Dangerous Compassions

not disposable

Last night I was at a fat tea held over zoom. It was my first activity with Fat Rose, which is a fat liberation, disability liberation group.  I met a bunch of people and liked them, heard what’s going on in other parts of North America. 

I liked being in a space where being fat was normal and ok.  That was new for me.

I bound zines while listening, and I checked in, which felt good also.  I was the only desert dweller.  Most of the people were in the Bay Area. 

I want to do more with them.  I lasted just more than an hour.  Sometimes I can like something a lot, but it feels intense and I can only do it for a little while.  Especially at the beginning.

I keep waiting for a bored time.  Things seems busy and weird despite civilization slowing down.  Yesterday Ming bought me some menstrual pads, as well as laundry detergent and bananas.  I was excited.

I don’t understand how long we’ll be told to stay home, and I don’t understand how much things will break down.  I guess not knowing is part of the fun of all this.  Two weeks is pretty different from six months.

Ming’s been wearing a sweater I wore for a while and don’t like anymore.  It looks great on him, dark blue and light blue marled together.

One of my access needs is that I can be quiet in groups and need people to let me be who I am, including quiet, without taking it personally.  I don’t want to face consequences later, that I was quiet. 

My quiet is not about you.  It’s about introversion, what feels comfortable for me, not knowing what to do socially, a lifetime of being told I don’t matter and my words aren’t relevant to the conversation, my need to feel safe, listen, and feel things out for a long time before speaking up a lot–possibly indefinitely. 
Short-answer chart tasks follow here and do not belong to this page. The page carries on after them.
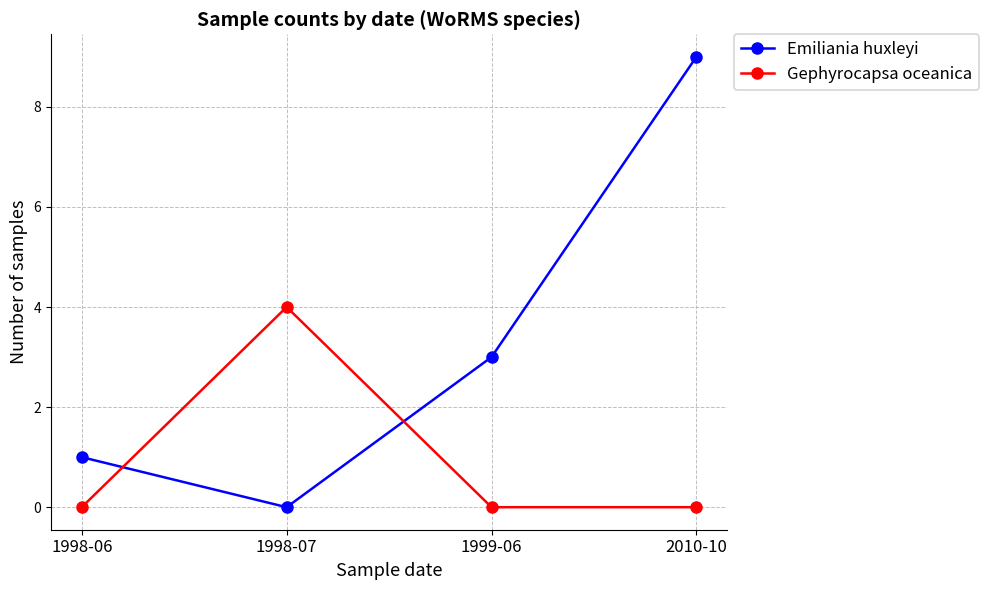

Read the Emiliania huxleyi value at 2010-10.

9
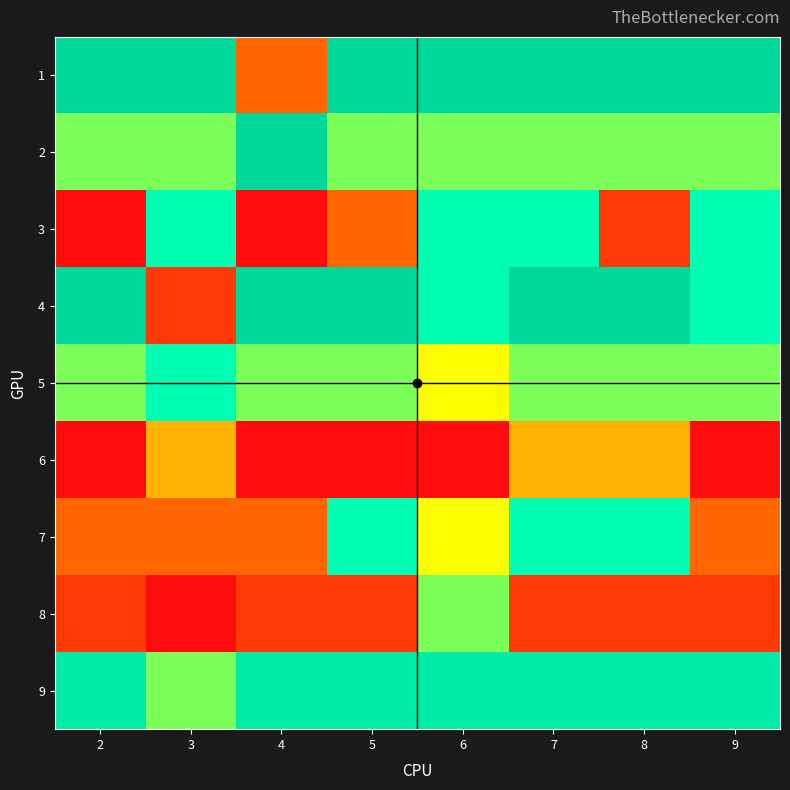

Reading left to right, transcribe all the data shown in this chart.

1: 2=9	3=9	4=3	5=9	6=9	7=9	8=9	9=9
2: 2=6	3=6	4=9	5=6	6=6	7=6	8=6	9=6
3: 2=1	3=7	4=1	5=3	6=7	7=7	8=2	9=7
4: 2=9	3=2	4=9	5=9	6=7	7=9	8=9	9=7
5: 2=6	3=7	4=6	5=6	6=5	7=6	8=6	9=6
6: 2=1	3=4	4=1	5=1	6=1	7=4	8=4	9=1
7: 2=3	3=3	4=3	5=7	6=5	7=7	8=7	9=3
8: 2=2	3=1	4=2	5=2	6=6	7=2	8=2	9=2
9: 2=8	3=6	4=8	5=8	6=8	7=8	8=8	9=8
Possibly I’ll never feel safe enough to talk a lot, especially if the group is difficult for me because it’s full of small talk, weird us and them binary gender stuff, conversation about media I don’t use like movies and tv shows, a bunch of white cis ostensibly straight people, commonplace guilt ideas about food and fatness, or even talking a lot about the kids everyone has. 

I love kids, but I never had my own.  I want everyone to get support about raising their kids, but yeah.  It’s especially hard when non-kid-havers are getting assumed about or shamed.

A lot of my traits make me strange.  People can assume that my not speaking means I’m angry, stupid, or don’t have thoughts to share.  Or I’m judging them a lot. 

Really, I don’t belong almost anywhere I go.  I belong at the radical mental health collective meetings, and now I belong at fat meetings also.  At meetings of the Las Vegas Catholic Worker, I’m loved and known.  Everywhere else, I can try really hard to understand what’s going on and behave appropriately, but I miss the mark.

My main disability is capitalism.  I’m disabled by capitalism.  Being crazy can be hard too.

“Wrong Laura-Marie!  I need to trademark myself!” I just told Ming.  “You look really cute in my sweater.”

“I feel very cute in your sweater,” Ming said.  “What’s more important, I feel warm in your sweater.”

By Laura-Marie

Good at listening to the noise until it makes sense.